Aim of the task
Repeat the entries word for word, from the start through the line containing "Rank the series at", including that line.

======== Given data

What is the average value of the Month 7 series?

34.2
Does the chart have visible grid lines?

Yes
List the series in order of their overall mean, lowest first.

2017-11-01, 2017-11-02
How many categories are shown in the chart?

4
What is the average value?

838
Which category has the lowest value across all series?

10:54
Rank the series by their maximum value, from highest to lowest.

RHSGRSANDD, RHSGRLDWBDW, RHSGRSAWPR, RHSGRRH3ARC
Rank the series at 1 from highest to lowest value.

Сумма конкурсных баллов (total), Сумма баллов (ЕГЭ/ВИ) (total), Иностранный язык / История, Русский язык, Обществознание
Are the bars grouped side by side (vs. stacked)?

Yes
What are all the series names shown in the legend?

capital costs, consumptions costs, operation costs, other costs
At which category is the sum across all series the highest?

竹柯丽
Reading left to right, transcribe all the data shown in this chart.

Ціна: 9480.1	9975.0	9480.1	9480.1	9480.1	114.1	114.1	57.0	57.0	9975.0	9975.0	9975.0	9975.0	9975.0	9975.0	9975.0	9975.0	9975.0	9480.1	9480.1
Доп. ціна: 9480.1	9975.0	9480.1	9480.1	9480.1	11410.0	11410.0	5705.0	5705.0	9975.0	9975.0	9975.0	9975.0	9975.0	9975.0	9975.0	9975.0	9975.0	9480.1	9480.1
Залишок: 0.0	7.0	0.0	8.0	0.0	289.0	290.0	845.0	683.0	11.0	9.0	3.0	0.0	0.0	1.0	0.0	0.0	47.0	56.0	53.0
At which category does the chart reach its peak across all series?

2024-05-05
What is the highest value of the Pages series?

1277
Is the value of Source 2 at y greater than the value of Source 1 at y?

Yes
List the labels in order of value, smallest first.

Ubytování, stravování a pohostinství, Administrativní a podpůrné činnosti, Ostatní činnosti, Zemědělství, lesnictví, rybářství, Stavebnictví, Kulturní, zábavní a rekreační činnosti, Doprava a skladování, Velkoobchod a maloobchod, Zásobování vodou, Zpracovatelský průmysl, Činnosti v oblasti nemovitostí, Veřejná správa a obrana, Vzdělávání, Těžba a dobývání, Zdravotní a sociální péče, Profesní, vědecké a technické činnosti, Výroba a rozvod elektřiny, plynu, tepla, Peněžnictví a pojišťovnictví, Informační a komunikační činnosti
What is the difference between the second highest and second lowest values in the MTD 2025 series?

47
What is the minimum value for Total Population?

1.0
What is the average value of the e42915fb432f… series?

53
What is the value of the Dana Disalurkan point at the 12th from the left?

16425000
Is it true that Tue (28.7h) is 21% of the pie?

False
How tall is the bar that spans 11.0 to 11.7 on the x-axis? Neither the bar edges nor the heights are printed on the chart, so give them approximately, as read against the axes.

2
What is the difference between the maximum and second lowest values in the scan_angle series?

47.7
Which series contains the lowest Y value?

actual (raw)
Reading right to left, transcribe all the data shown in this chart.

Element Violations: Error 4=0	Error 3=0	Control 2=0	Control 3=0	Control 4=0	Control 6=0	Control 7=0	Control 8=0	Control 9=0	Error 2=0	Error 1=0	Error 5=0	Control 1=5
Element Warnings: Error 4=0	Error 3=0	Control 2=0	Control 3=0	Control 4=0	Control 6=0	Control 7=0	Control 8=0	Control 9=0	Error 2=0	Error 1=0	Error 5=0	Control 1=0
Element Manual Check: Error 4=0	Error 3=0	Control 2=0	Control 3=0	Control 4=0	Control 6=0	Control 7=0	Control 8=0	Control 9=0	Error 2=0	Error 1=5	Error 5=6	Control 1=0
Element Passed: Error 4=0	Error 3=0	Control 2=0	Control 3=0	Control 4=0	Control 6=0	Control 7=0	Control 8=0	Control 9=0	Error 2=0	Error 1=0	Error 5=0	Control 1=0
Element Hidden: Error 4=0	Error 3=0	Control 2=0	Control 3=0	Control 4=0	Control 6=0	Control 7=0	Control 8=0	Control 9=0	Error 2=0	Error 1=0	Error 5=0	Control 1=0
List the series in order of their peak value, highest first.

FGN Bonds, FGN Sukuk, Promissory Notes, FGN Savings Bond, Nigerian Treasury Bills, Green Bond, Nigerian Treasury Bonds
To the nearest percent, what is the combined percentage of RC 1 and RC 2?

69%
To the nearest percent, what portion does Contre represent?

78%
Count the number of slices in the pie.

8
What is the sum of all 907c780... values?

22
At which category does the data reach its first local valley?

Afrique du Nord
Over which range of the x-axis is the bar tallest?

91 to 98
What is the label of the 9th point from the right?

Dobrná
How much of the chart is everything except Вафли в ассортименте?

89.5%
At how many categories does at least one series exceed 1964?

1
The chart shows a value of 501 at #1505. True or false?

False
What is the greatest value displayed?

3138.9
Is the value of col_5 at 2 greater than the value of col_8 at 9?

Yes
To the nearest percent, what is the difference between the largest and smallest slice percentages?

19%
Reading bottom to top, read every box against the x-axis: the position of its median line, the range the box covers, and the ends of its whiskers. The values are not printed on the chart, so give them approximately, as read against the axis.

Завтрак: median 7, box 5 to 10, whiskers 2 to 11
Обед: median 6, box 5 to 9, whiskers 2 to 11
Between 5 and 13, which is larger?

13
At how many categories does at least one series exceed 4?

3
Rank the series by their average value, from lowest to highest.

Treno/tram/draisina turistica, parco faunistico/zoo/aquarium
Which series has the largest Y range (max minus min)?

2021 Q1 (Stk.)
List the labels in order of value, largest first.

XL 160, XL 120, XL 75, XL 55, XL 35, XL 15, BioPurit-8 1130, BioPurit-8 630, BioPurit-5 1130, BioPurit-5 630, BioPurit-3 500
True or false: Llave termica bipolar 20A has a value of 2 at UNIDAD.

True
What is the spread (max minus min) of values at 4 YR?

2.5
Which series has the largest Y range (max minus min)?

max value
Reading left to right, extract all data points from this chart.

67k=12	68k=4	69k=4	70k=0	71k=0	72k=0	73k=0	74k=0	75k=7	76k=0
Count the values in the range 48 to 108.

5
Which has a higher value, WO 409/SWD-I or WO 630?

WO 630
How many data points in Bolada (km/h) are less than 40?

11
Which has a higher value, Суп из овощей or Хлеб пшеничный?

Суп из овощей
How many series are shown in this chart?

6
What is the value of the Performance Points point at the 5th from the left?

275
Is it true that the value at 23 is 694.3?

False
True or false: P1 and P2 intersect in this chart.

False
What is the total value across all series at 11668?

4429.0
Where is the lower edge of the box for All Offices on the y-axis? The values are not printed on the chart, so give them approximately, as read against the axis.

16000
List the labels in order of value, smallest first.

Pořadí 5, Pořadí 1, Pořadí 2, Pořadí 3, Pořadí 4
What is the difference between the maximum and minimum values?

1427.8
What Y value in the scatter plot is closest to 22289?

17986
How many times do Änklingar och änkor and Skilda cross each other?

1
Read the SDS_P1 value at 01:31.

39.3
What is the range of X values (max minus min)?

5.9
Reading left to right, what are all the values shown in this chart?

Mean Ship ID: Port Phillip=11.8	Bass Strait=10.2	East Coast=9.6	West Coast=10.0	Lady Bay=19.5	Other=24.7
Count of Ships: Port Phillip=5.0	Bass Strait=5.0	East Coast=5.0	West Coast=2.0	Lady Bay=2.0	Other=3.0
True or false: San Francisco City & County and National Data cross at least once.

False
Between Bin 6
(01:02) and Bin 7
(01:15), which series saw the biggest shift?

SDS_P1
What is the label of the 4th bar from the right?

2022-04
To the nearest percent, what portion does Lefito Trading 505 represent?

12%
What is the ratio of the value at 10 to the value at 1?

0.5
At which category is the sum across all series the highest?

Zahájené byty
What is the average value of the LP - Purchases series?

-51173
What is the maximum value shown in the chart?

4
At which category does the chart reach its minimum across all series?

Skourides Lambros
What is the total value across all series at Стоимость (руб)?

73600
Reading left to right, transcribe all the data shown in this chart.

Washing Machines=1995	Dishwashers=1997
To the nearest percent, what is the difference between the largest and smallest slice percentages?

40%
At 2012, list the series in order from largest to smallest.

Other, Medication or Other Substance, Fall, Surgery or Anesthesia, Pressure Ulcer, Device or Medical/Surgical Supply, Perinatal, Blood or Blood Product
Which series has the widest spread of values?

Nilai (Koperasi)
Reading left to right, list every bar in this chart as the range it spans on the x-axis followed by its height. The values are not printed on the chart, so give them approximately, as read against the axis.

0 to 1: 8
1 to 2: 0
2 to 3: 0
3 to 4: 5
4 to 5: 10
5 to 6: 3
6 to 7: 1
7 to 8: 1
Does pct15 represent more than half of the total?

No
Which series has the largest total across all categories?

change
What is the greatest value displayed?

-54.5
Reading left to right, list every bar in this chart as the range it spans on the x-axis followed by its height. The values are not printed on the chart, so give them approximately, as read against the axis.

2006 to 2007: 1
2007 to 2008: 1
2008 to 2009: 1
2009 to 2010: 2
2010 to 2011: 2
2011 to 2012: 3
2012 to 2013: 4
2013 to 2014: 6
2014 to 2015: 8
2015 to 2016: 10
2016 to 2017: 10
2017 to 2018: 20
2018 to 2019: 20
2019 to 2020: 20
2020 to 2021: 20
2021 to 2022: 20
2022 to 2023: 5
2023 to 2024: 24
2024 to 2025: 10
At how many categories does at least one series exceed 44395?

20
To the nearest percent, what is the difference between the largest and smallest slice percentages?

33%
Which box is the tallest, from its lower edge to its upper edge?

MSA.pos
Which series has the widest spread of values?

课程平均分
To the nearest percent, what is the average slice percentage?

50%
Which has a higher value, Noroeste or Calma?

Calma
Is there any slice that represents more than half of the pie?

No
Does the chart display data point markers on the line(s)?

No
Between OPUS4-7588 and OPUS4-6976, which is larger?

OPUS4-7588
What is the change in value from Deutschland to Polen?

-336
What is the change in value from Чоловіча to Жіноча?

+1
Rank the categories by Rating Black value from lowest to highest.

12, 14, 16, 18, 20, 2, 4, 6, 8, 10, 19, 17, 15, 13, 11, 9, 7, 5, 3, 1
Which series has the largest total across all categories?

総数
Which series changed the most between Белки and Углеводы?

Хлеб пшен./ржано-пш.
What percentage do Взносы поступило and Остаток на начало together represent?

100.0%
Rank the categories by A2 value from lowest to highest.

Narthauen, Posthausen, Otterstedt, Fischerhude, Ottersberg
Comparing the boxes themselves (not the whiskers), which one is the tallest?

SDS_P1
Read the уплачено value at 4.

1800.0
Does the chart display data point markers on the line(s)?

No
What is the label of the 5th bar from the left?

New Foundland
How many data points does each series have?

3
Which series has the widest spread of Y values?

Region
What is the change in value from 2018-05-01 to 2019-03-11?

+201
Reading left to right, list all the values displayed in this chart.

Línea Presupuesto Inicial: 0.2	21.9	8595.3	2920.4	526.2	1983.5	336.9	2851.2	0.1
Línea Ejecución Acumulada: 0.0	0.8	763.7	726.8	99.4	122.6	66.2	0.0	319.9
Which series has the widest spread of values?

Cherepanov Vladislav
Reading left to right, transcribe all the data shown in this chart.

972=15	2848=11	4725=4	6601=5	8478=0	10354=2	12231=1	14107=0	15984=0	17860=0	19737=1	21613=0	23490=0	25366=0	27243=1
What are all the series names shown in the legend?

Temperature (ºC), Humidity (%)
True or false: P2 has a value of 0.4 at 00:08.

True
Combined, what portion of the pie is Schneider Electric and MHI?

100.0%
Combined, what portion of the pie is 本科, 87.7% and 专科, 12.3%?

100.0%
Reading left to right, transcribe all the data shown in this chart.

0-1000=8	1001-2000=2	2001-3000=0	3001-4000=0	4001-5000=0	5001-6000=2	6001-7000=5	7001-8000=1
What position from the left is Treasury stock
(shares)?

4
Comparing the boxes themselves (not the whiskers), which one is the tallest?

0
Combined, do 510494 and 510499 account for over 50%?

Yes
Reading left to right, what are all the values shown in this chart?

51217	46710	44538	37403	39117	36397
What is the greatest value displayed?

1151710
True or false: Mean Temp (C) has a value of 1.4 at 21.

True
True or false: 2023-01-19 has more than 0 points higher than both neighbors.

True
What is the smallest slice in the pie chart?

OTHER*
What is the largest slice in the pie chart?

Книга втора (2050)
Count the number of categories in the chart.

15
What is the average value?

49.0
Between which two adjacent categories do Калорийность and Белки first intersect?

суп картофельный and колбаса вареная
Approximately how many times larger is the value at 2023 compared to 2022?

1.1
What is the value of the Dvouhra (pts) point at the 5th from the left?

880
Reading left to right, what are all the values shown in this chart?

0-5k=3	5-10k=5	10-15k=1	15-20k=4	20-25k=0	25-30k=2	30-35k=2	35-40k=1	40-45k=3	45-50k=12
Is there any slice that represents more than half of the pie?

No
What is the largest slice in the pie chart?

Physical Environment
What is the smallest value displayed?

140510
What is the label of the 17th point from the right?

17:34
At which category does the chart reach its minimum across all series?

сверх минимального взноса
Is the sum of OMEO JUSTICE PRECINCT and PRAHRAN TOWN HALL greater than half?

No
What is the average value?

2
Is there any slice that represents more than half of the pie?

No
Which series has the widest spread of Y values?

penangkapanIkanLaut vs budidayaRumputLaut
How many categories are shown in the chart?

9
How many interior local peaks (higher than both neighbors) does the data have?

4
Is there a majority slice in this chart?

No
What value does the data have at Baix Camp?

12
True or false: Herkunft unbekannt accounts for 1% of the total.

================

Result for this task
What is the average value of the Month 7 series?

34.2
Does the chart have visible grid lines?

Yes
List the series in order of their overall mean, lowest first.

2017-11-01, 2017-11-02
How many categories are shown in the chart?

4
What is the average value?

838
Which category has the lowest value across all series?

10:54
Rank the series by their maximum value, from highest to lowest.

RHSGRSANDD, RHSGRLDWBDW, RHSGRSAWPR, RHSGRRH3ARC
Rank the series at 1 from highest to lowest value.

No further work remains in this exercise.